The executive order has exposed what is likely to be a persistent schism in Trump's paradoxical presidency: He is a cosmopolitan New Yorker who has long operated in an environment where sexual orientation is often an afterthought, but is nonetheless beholden to the social conservatives who backed him overwhelmingly in 2016, despite reports of his crudeness and sexual misdeeds.
Kushner, a lifelong Democrat, and Ivanka Trump, an independent, travel in liberal social circles and have long supported LGBT rights. Neither had seen the order before details were leaked. They expressed their dissatisfaction to Donald Trump's other advisers, and then weighed in directly with the president, who opposes same-sex marriage but has spoken out against discrimination.
On Monday night, reports had swirled that Trump would sign some version of the rollback as a concession to social conservatives before the president's announcement of a US Supreme Court nominee. As a result, White House officials pushed out a statement asserting that Trump "is determined to protect the rights of all Americans, including the LGBTQ community," adding that the president "continues to be respectful and supportive of LGBTQ rights, just as he was throughout the election."
The draft order, circulated by religious conservatives allied with Trump and Vice President Mike Pence, was one of about 250 edicts that have been sent to federal agencies for vetting.
Trump never seriously considered signing the order, and did not need much convincing, people close to him said.
Still, conservatives inside the Trump camp pressured the president to consider a version of a "religious freedom" measure, similar to one supported by Pence in 2015 while he was the governor of Indiana, according to two senior administration officials.
Pence, however, did not personally push for the White House order, according to one of his allies.
Kushner and Ivanka Trump's opposition to the draft was first reported by Politico. It came on the heels of an announcement by the Nordstrom department store chain that it will scale back on featuring Ivanka Trump's clothing line from its stores, a public blow to a brand she has spent years cultivating.
A day after the White House quashed the religious freedom order, at the National Prayer Breakfast in Washington, Donald Trump offered religious conservatives an olive branch by proposing to eliminate a law that bars churches with Internal Revenue Service charity designations from making political endorsements.
Some conservative leaders warned Trump that his decision to retain former President Barack Obama's order on LGBT rights could have far-reaching political implications.
"Our base would want to know who is responsible for what we believe is an issue of religious liberty - that would be of concern to us," said Bob Vander Plaats, chief executive of The Family Leader, a socially conservative organisation.
"We have been consistent," Vander Plaats added. "We've cheered President Trump a lot. But on this one, our base is wondering why Obama's executive order would be allowed to stand?"
Tony Perkins, president of the conservative Family Research Council, backed the draft order and said he believed Trump's opposition was only temporary. He pointed out that evangelicals were supportive of Trump during the campaign, and that there would need to be reconciliation between his support for religious liberty and his decision to uphold the LGBT order.
"He gets it," Perkins said of the president. "They will have to fix it and they will.

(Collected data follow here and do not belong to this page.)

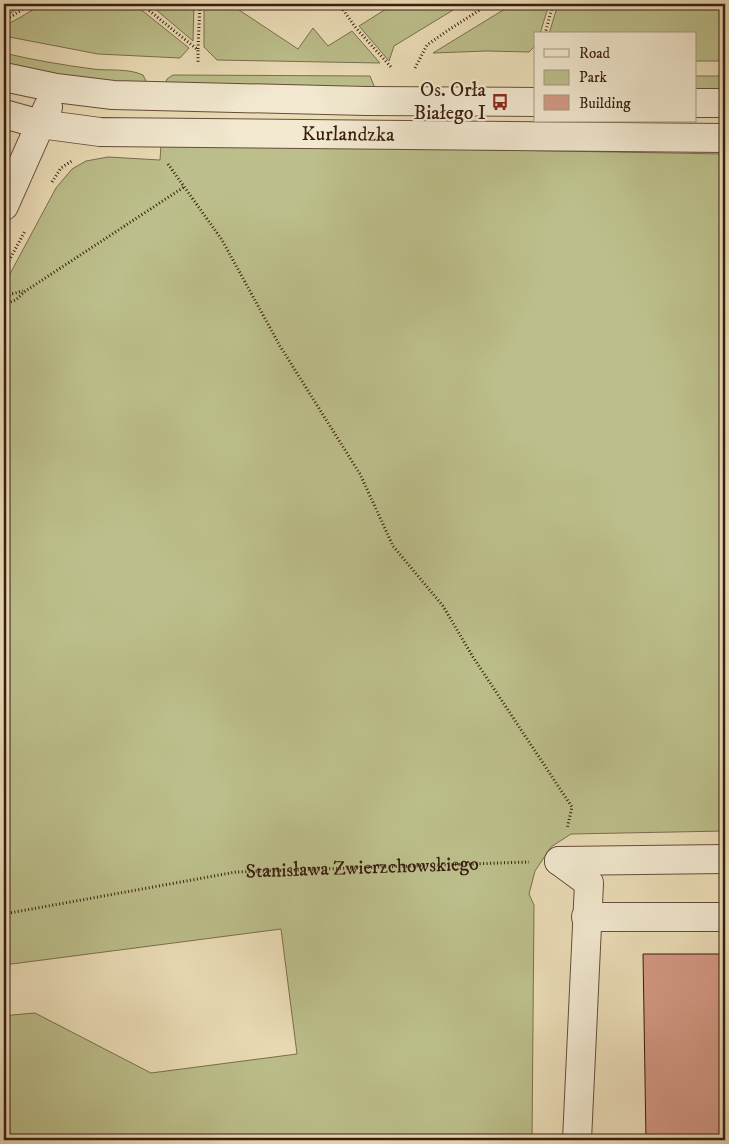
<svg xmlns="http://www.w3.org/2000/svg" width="729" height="1144" viewBox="0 0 729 1144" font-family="'IM FELL DW Pica',serif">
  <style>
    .green { fill: #bcbf8b; stroke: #7a6e4e }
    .building { fill: #d49a85; stroke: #391d10 }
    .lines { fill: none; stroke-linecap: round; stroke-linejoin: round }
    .minor-casing { stroke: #664d3a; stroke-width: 30 }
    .path { stroke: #391d10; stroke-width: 3; stroke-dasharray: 1 2.5; stroke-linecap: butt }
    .minor { stroke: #f2e9d0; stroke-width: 28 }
    .labels { text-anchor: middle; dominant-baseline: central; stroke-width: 4.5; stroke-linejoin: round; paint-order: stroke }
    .poi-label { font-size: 20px; fill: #391d10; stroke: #f2e9d0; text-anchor: end }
    .street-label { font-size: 20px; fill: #391d10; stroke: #f2e9d0 }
  </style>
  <rect width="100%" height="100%" fill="#ebddb7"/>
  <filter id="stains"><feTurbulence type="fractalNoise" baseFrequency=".004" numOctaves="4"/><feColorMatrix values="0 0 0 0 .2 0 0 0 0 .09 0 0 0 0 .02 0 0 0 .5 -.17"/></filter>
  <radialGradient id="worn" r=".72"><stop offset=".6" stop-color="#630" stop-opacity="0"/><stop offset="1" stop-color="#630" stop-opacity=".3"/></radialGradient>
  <path class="green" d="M4,4H26L4,17Z
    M42,4H134L189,48L180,58L98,54L4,36V26L21,17Z
    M148,4H194L193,41L154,8Z
    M204,4H230L298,49L313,28L328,46L352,31L380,63L217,60L204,47Z
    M394,4H463L394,46L389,61L359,26Z
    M513,4H549L540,34H535V46L529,52L487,51L433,53Z
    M558,4H725V61H695V34H549Z
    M4,53C33,60 63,65 93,69C109,71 128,68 143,75L146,81L145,90L4,67Z
    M173,75L370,76L377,93L165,84L167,79Z
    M695,76H725V89L721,91L695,93Z
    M161,144L725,154V831L571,834L551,847L535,871L529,894L534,905L532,1140H4V1018L12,1015L35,1013L151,1073L297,1054L281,929L4,965V285L56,188L72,169L86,161L108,157L160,160Z"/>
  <path class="building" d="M643,954H725V1140H646Z"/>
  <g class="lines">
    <g class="minor-casing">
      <g id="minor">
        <path d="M4,77L56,88L113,95L366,101L535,102"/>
        <path d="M695,103H725"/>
        <path id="s2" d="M4,114L40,124L100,132L725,138"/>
        <path d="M4,206L48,107"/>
        <path d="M559,861L589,883L577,1140"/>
        <path d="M559,861L725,859"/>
        <path d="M586,917H725"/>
      </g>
    </g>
    <g class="path">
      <path d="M141,4L198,50V64"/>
      <path d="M339,4L356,28L391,67"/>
      <path d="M4,21L31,4"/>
      <path d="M545,34L553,4"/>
      <path d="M198,49L200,4"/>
      <path d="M415,68L427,45L450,29L489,4"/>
      <path d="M168,164L222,240L280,346L360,474L393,546L443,606L473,657L572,807L567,829"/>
      <path d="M52,182L61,168L73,160"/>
      <path d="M4,270L25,231"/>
      <path d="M4,300L11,294L23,291"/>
      <path d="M4,304L16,300L24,292L184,187"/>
      <path id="s1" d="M4,914L236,872L529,862"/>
    </g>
    <use href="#minor" class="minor"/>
  </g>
  <defs>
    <g id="bus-bare" transform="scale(1.35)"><path d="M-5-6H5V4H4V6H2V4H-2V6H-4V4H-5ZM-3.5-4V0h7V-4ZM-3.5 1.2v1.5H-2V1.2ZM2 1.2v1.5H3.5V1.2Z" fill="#8f2418" stroke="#f2e9d0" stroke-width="2.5" paint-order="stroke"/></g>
  </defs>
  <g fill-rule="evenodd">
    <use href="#bus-bare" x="500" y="102"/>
  </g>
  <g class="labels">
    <g class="poi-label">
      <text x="486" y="90">Os. Orła<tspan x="486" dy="23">Białego I</tspan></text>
    </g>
    <g class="street-label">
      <text stroke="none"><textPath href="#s2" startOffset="346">Kurlandzka</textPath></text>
      <text stroke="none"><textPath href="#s1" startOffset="362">Stanisława Zwierzchowskiego</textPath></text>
    </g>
  </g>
  <rect width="729" height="1144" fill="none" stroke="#ebddb7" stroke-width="20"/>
  <rect x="5" y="5" width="719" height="1134" fill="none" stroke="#391d10" stroke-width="2.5"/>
  <rect x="10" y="10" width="709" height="1124" fill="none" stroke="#391d10"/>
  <rect x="534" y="32" width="162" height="90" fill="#f2e9d0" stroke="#a89783"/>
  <rect x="544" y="49" width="25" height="8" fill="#f2e9d0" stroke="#a89783"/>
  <text x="579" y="58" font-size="15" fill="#391d10">Road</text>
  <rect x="544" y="70" width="25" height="15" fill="#bcbf8b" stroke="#a89783"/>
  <text x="579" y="82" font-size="15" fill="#391d10">Park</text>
  <rect x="544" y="95" width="25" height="15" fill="#d49a85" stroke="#a89783"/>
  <text x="579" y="108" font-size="15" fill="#391d10">Building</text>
  <rect width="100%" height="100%" filter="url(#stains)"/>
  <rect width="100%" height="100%" fill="url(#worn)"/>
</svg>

I'm confident they will. Am I concerned? No. Not at this point."
The topic of the order was a sensitive one in a West Wing that prides itself on decisiveness and bombast.
"There are a lot of ideas that are being floated out," Sean Spicer, White House press secretary, told reporters Thursday. "Part of it is, the president does all the time, he asks for input, he asks for ideas. And on a variety of subjects there are staffing procedures that go on where people have a thought or an idea and it goes through the process."